THE plaintiffs in the landmark class action claim against the Commonwealth Government over the infamous 2011 Indonesian live cattle export ban are quietly confident their legal arguments are making ground.
The Northern Territory’s Brett Cattle Company are lead litigants in the legal action that is seeking to prove misfeasance in former Labor Agriculture Minister Joe Ludwig’s decision to suspend the live cattle trade to Indonesia for up to six months in mid-2011.
The minister’s decision came in response to unprecedented public backlash ignited by dramatic television footage of animal cruelty filmed by animal activists in Indonesia abattoirs.
If successful, this will be the first time a case of misfeasance has been proven against an Australian Government minister.
The plaintiffs are seeking $600 million in compensation.
The Federal Court is this week hearing evidence of detriment in the second phase of the case, following the liability hearing in June.
This phase of the case is set down for three weeks.
Justice Steven Rares will then consider the evidence, with a judgment not expected until next year.
Facilitator of the class action, former Northern Territory Cattlemen’s Association boss Tracey Hayes said the plaintiffs, made up of around 300 producers and representatives of other sectors of the live cattle trade supply chain, were satisfied the case was progressing well.
The week started with potent testimony from producer Emily Brett, who walked the court through the process of beef production in northern Australia and the importance of the Indonesian live export market on not just the pastoral industry but the many other businesses reliant on it.
Ms Hayes said the Brett’s property, Waterloo, had several thousand animals mustered in yards, with a contract for sale in place, when the suspension decision was made.
“It was within 48 hours of the cattle going to market.

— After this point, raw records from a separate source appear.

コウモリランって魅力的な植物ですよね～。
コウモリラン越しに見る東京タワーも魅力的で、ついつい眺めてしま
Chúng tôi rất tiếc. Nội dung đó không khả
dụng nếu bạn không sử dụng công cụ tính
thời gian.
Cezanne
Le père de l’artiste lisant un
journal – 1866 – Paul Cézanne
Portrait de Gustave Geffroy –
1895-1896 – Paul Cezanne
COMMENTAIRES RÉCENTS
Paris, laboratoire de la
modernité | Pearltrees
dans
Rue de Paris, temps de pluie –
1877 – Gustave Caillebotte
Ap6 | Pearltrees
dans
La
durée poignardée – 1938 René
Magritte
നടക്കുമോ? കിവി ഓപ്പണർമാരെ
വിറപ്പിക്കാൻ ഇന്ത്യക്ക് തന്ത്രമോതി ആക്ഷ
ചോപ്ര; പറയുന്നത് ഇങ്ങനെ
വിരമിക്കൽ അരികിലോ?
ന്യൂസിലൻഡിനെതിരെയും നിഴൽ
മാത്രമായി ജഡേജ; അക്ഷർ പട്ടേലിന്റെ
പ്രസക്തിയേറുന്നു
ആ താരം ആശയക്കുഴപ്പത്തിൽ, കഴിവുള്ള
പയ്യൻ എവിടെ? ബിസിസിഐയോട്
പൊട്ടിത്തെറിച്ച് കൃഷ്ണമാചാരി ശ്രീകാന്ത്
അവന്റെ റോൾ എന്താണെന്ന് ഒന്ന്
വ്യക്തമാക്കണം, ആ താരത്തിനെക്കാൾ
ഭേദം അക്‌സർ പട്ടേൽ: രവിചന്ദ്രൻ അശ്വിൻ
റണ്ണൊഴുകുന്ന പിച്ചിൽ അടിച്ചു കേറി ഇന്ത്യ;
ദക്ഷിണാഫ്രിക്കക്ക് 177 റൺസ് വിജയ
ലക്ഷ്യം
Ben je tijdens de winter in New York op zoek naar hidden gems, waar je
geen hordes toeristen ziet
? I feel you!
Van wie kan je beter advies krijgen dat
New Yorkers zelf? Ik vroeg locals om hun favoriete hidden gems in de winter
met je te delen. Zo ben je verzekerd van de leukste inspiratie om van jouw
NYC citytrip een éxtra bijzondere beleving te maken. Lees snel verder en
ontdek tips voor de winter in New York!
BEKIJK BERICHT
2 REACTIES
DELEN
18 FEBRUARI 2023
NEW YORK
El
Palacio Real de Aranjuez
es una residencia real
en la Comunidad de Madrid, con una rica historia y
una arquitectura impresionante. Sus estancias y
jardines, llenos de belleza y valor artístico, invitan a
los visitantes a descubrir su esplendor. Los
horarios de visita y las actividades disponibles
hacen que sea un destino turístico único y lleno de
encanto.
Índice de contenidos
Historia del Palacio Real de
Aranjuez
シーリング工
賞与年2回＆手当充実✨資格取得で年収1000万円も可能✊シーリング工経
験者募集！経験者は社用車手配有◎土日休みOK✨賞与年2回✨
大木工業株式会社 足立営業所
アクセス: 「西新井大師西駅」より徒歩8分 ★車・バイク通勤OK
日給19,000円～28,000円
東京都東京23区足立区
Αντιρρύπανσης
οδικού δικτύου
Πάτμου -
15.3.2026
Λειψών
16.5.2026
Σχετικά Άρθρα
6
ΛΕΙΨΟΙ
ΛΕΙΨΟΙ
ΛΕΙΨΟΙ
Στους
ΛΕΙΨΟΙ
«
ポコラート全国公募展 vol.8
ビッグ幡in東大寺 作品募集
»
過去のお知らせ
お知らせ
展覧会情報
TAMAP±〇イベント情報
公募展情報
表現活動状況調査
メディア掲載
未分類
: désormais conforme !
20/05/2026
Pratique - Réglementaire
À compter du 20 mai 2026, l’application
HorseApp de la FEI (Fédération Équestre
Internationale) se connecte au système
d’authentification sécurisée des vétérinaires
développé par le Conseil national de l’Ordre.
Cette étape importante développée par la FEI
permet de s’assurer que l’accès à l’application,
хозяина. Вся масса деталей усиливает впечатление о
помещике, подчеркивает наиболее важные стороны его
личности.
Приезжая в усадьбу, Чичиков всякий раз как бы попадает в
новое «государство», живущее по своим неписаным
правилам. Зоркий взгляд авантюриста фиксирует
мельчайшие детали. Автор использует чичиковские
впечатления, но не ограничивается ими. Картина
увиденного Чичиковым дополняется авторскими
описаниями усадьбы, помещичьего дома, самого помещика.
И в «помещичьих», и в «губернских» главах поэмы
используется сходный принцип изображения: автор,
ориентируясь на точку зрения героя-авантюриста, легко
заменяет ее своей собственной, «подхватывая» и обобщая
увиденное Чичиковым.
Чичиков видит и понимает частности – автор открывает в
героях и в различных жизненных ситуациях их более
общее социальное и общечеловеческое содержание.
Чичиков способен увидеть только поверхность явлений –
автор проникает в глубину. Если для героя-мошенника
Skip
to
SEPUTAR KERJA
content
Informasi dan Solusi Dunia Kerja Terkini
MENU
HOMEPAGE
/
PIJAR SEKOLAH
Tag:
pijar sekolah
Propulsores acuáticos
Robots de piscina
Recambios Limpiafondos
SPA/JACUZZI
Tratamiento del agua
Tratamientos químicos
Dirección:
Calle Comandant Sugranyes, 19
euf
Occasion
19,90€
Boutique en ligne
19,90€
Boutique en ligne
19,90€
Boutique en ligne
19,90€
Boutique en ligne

The ban happened at critical time and that is a key factor,” Ms Hayes said.
“It was mid-way through the dry season when people were getting cattle off and preparing for the next wet season.
“People were caught with full herds and diminishing pastures.
The pressure put on businesses and systems was intense.
Cattle weren’t at slaughter weights and so feedlot placements and agistment options in Queensland had to be found. Cattle then had to be trucked over 3500 kilometres.
“Tens of thousands of tonnes in lick and fodder had to be purchased,” Ms Hayes said.
“It was like a severe drought hit overnight and that played out right across the north.”
It was four months before cattle were able to be sold in eastern and southern regions and the flood on those markets impacted the industry across the nation.
Ms Hayes said these factors had been spelt out in court this week.
Legal action was not the first preference of the plaintiffs, she said.
“We tried as much as possible to encourage a negotiated outcome,” Ms Hayes said.
“As part of that process we undertook a neutral evaluation by a retired federal court judge who concluded the case had meaningful prospects of success.
“Normally that is enough to see an outcome negotiated out of court.”
The group launched their court action in 2014.
Other witnesses to appear over the next week include people involved in the live export business in Indonesia and consultants who conducted economic analysis on losses.
Ms Hayes said seven years down the track the hurt was still intense and many of the plaintiffs were seeking closure.